Maybe there’s a middle ground where a small local model can roll with the variations in a site that would break a script, while saving the per token costs?

  • arjunchint 20 hours ago

    We found Gemini Flash to be the sweet spot for both agentic actions as well as writing code. Even Flash-Lite is too hit or miss.

    We are thinking through on self healing mechanisms like falling back to a live web agent and rewriting script.

amelius 1 day ago

The problem: I don't trust extensions one bit.

  • notepad0x90 21 hours ago

    auditing the code is fairly straightforward if it isn't obfuscated. so long as it doesn't execute dynamic code that is. but the big issue is you can't control when the extension itself gets an update (to my knowledge). and it isn't uncommon to sell browsing data, or the extension itself to someone more shady than the original author down the road.

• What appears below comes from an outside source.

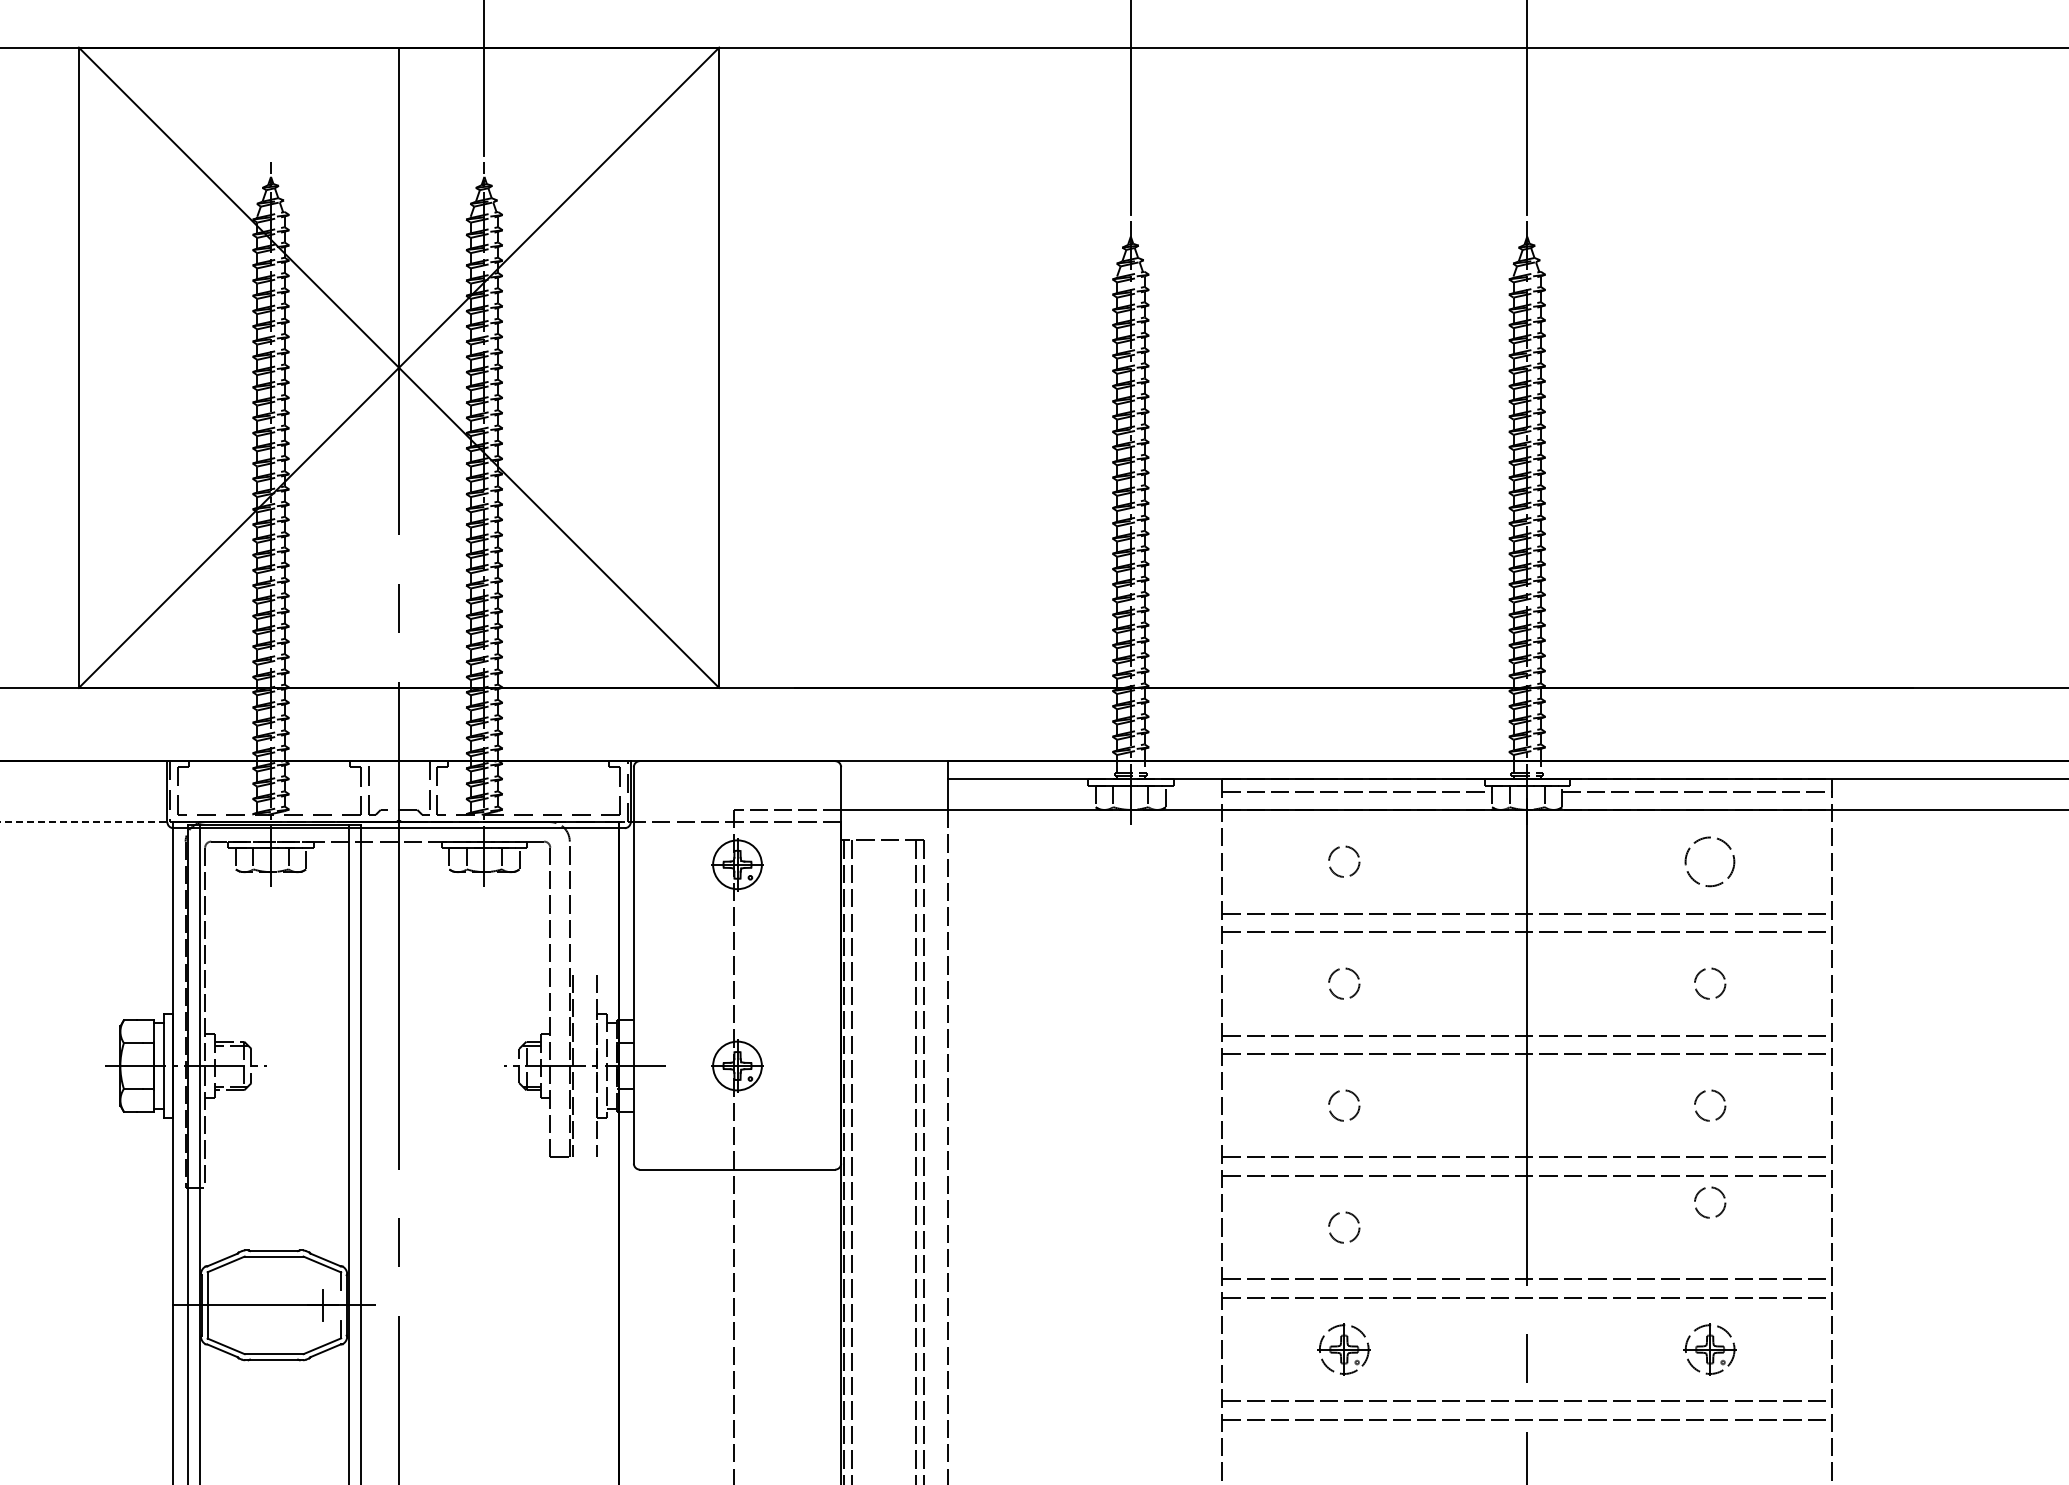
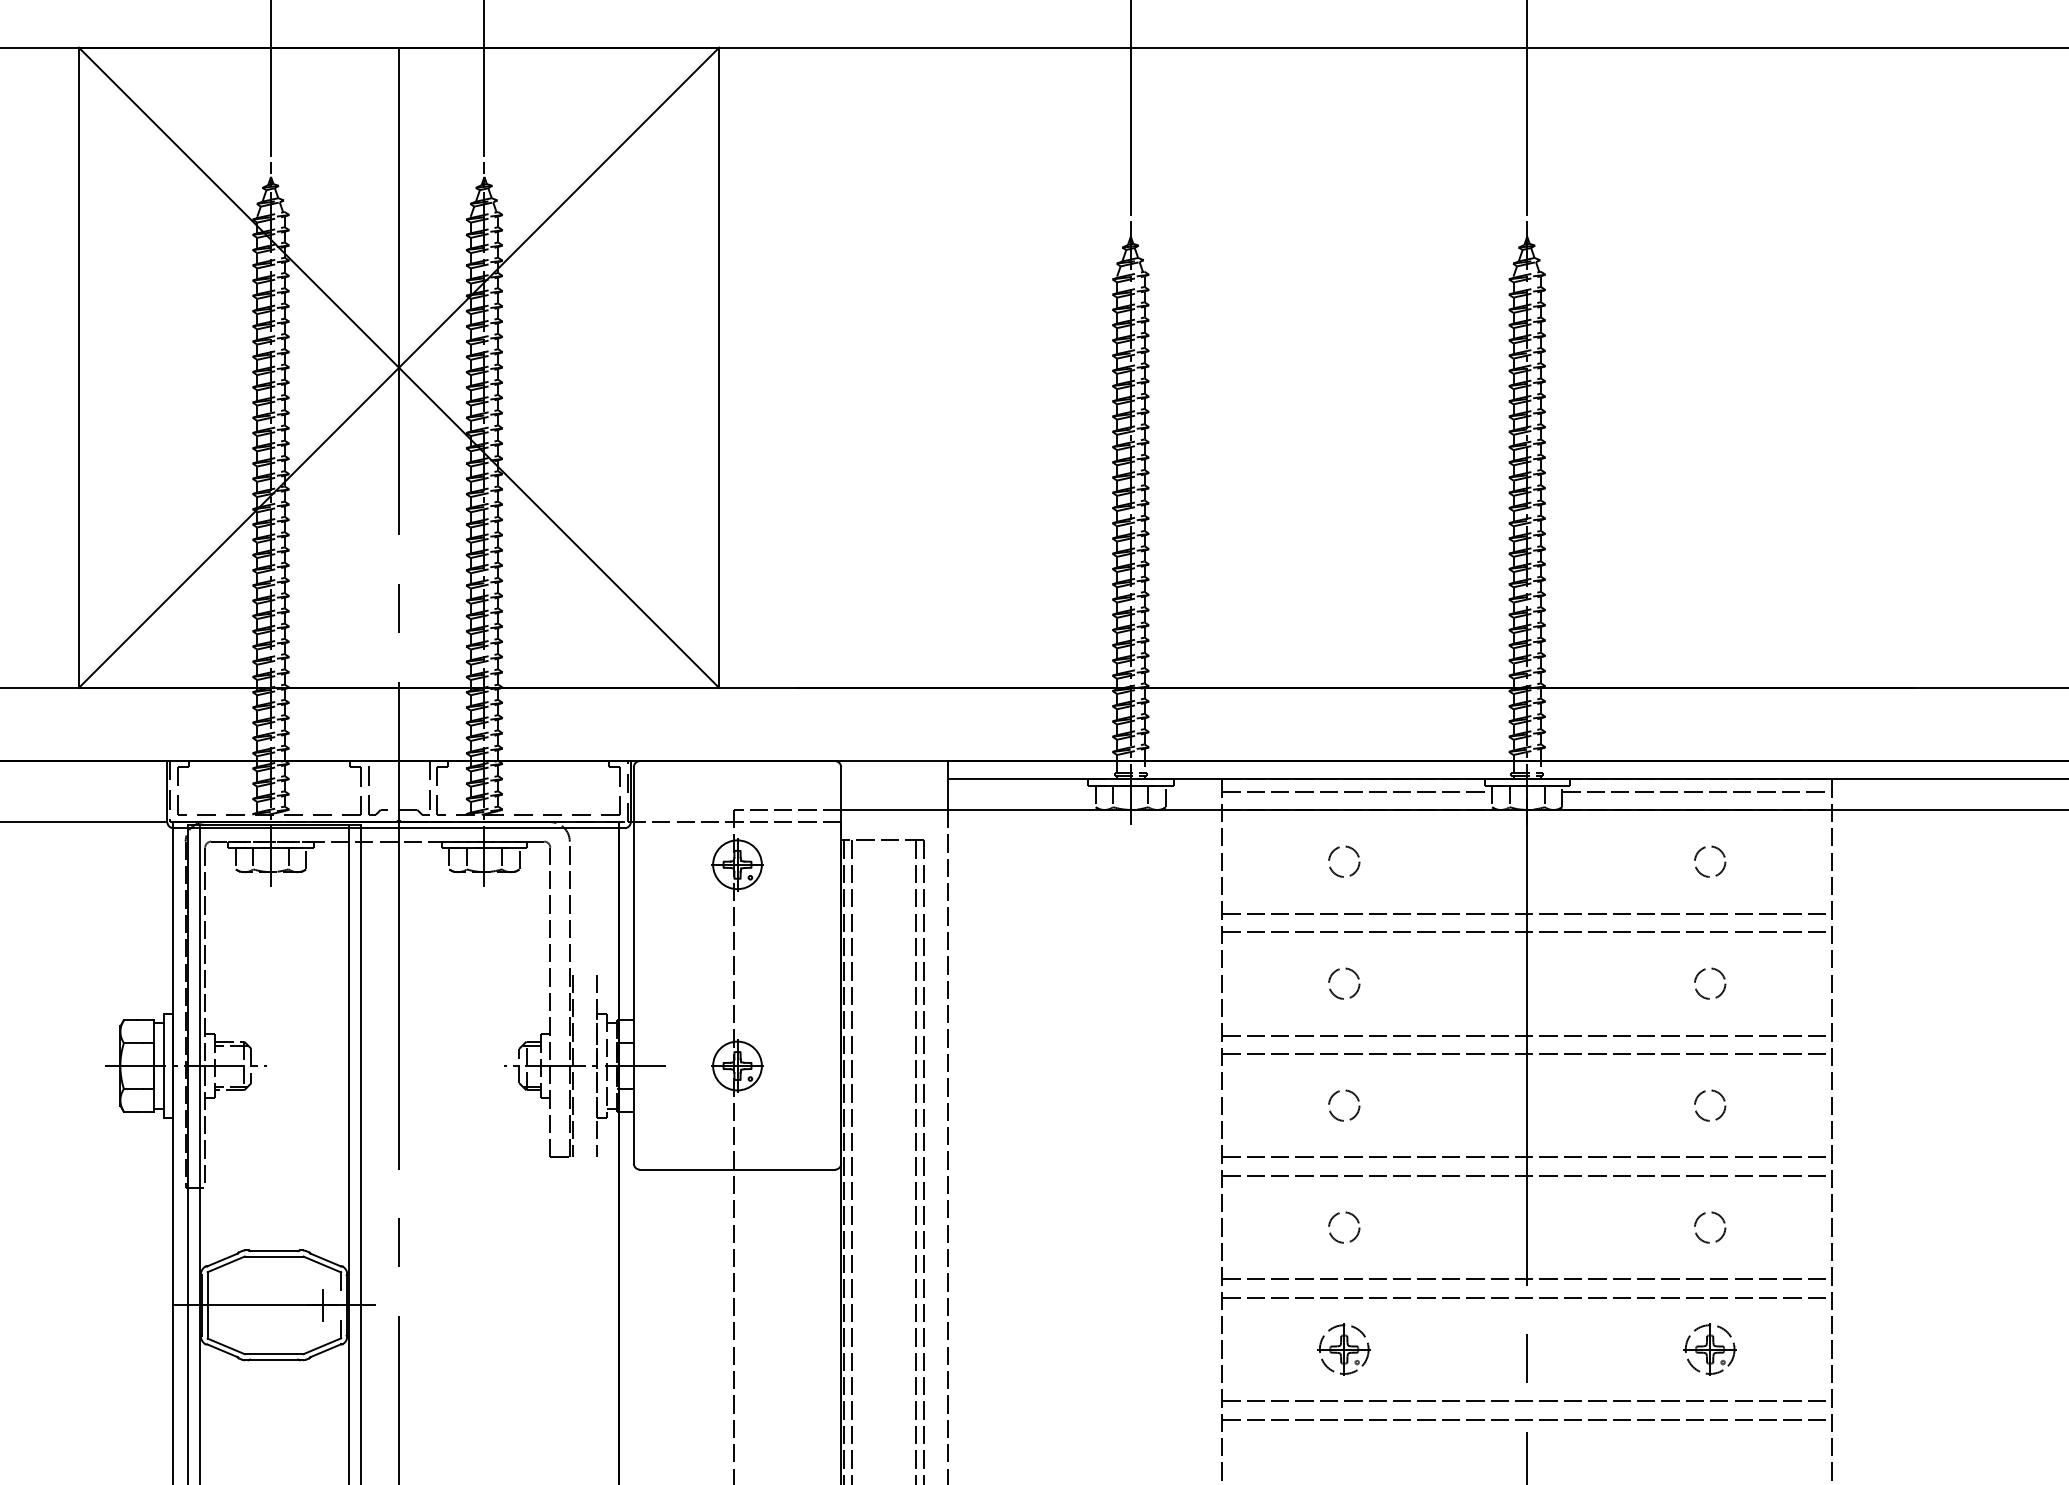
line at (271, 78): none -> present
line at (83, 822): dashed -> solid
circle at (1709, 861) size: 52x52 px -> 33x33 px
circle at (1710, 1202) position: (1710, 1202) -> (1710, 1227)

    • amelius 16 hours ago

      Yes, this exactly.

  • quarkcarbon279 21 hours ago

    The reason we open our client side code is to bring in the trust in putting rtrvr's DOM intelligence in your web apps - https://github.com/rtrvr-ai/rover/tree/main . Our monetization is super straight forward with subscription - https://www.rtrvr.ai/pricing . The experiences of some extensions shipping anything or selling user data comes in when people build them as side-gigs not when we pour more than year in building the highly accurate automation engine. We have cloud sandboxes too if you prefer executing with the same intelligence on cloud and not on your own device.

    PS: Also, our data policy if you are interested: https://www.rtrvr.ai/blog/rtrvr-ai-privacy-security-how-we-h...

daylab 19 hours ago

oh this is clever. running in main world dodges a lot of the usual scraping pain. how do you handle sites with strict csp that block inline scripts, is the extension somehow exempt?

  • arjunchint 18 hours ago

    We execute the code in a sandbox and proxy the fetch calls through main world!

rvz 1 day ago

Aren't there just many ways for the website to just break the automation?

Does this work on sites that have protection against LLMs such as captchas, LLM tarpits and PoW challenges?

I just see this as a never ending cat and mouse game.

  • acoyfellow 1 day ago

    It is. They are saying “we are willing to chase the mouse for you for money”.

  • arjunchint 1 day ago

    The bigger goal is to build and maintain a global library of popular automations. Users can also quickly re-record and recreate the scripts to update.

    Since it runs inside your own browser, there should be no captchas or challenges. On failure it can fallback to our regular web agent that can solve captchas.

    Big picture wise with the launch of Mythos it might just become impossible for websites to keep up, and they will have to go like Salesforce and just expose APIs for everything.